The traditional method of extracting factor attributes based on landslide points is heavily dependent on the accuracy of landslide positioning. Landslides are complex physical processes, and their occurrence is often closely related to the surrounding environment. Based on this, this embodiment uses a moving window to extract the landslide spatial neighborhood and construct a data set. The window side length is set, and the window can move one pixel step each time it moves in the landslide catalog map to determine multiple windows. This embodiment can obtain a 1058×963 landslide catalog map of the target area at a resolution of 10m. After testing, 13 pixels are finally set as the window side length. The results show that the image size and window size used can contain enough features and avoid data redundancy.

For each window, the area corresponding to the window position is extracted from each factor distribution sample map, that is, the area completely corresponding to the window position is extracted from the factor distribution sample map to obtain the factor sample map of each landslide influencing factor. The factor sample maps of all landslide influencing factors constitute the factor sample set corresponding to the window, and the landslide situation of the central pixel of the window is used as the label corresponding to the window, the label is landslide or non-landslide, and the association between the surrounding environment and the central pixel is determined. The factor sample set and label corresponding to a window constitute a sample. The sample with the label of landslide is a positive sample, and the sample with the label of non-landslide is a negative sample. The factor sample set and label corresponding to all windows constitute a data set.

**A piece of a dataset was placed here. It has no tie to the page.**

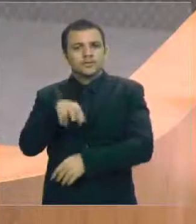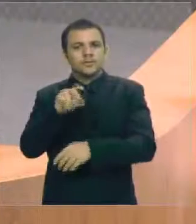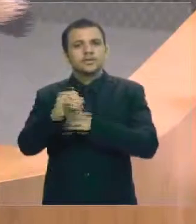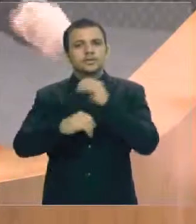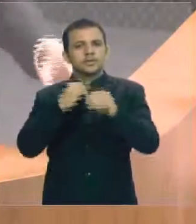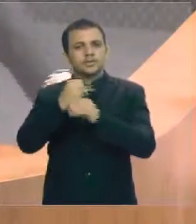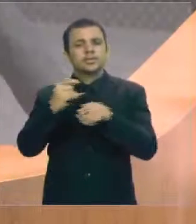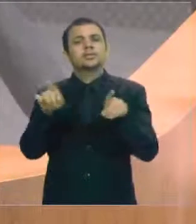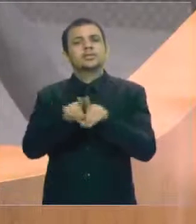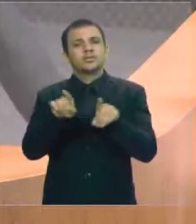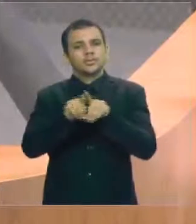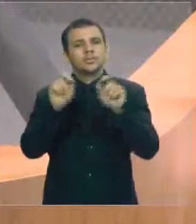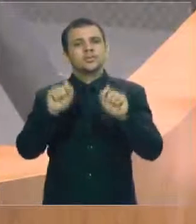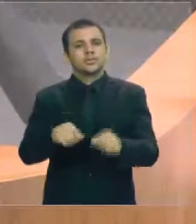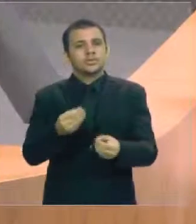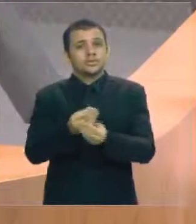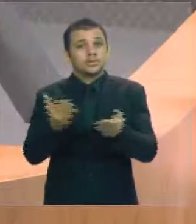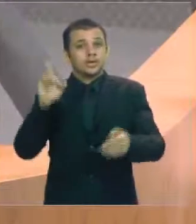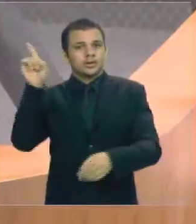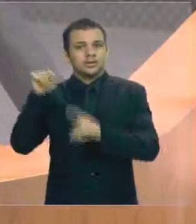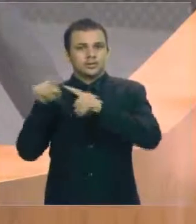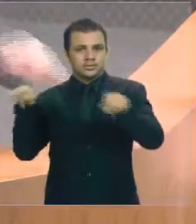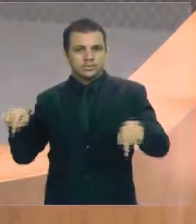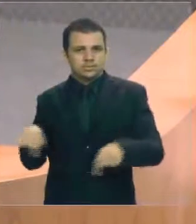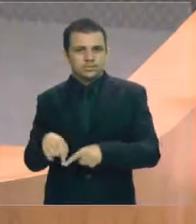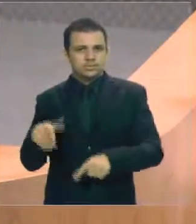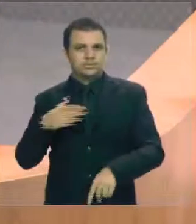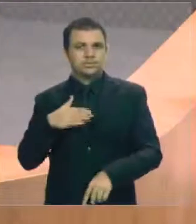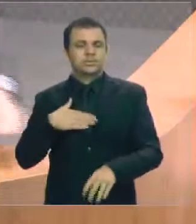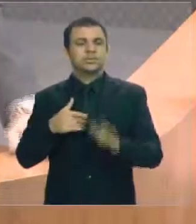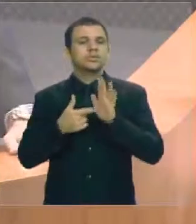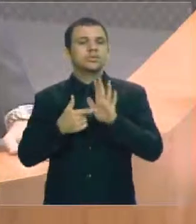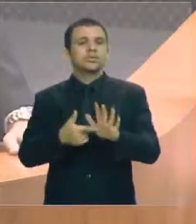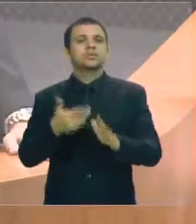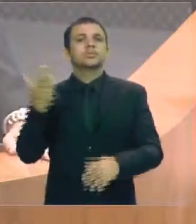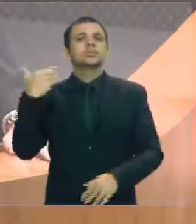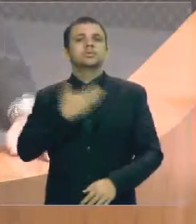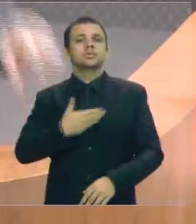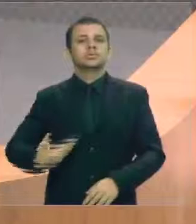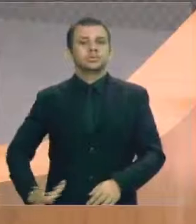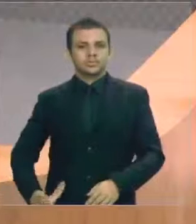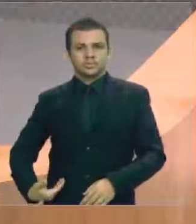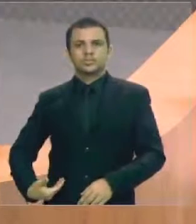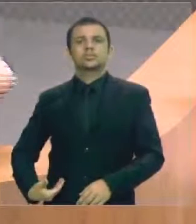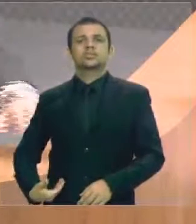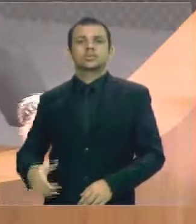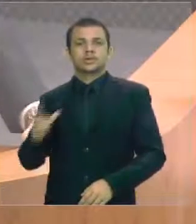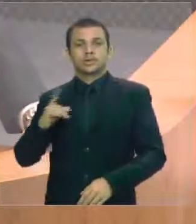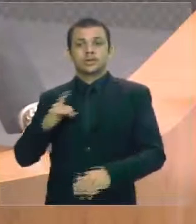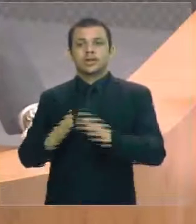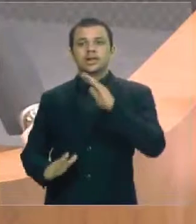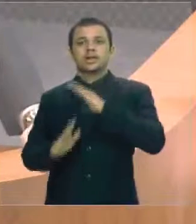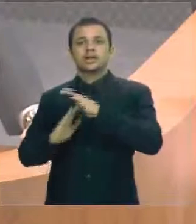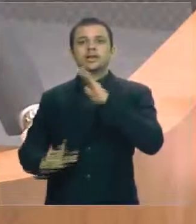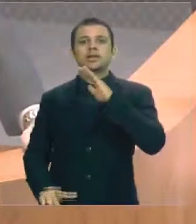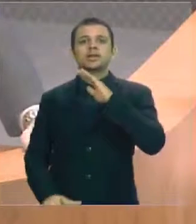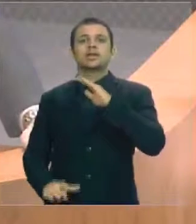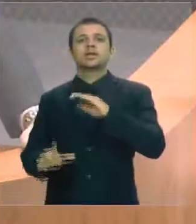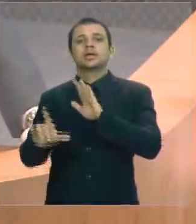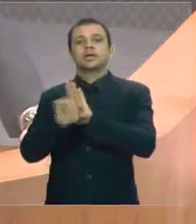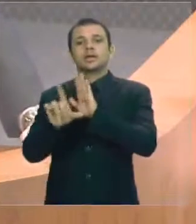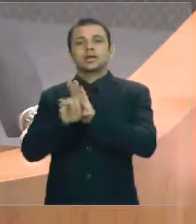posso também disponibilizar no meu gabinete, como que o governo passado deixou o limite da lei de responsabilidade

Taking into account the problem that landslides occur less frequently in small areas and samples are insufficient, this embodiment introduces data enhancement processing, and expands the factor sample sets corresponding to the limited positive samples through data enhancement processing. That is, after obtaining the data set, the landslide susceptibility evaluation method of this embodiment also includes: performing data enhancement on each group of factor sample sets labeled as landslide in the data set to obtain multiple groups of enhanced sample sets, and the data enhancement includes horizontal flipping and vertical flipping to expand the data set to obtain an expanded data set. In addition to the data in the original data set, the expanded data set also includes multiple groups of enhanced sample sets, and the label of each group of enhanced sample sets is landslide, so as to expand the positive samples in the data set, and use the expanded data set as a new data set to perform subsequent model training process.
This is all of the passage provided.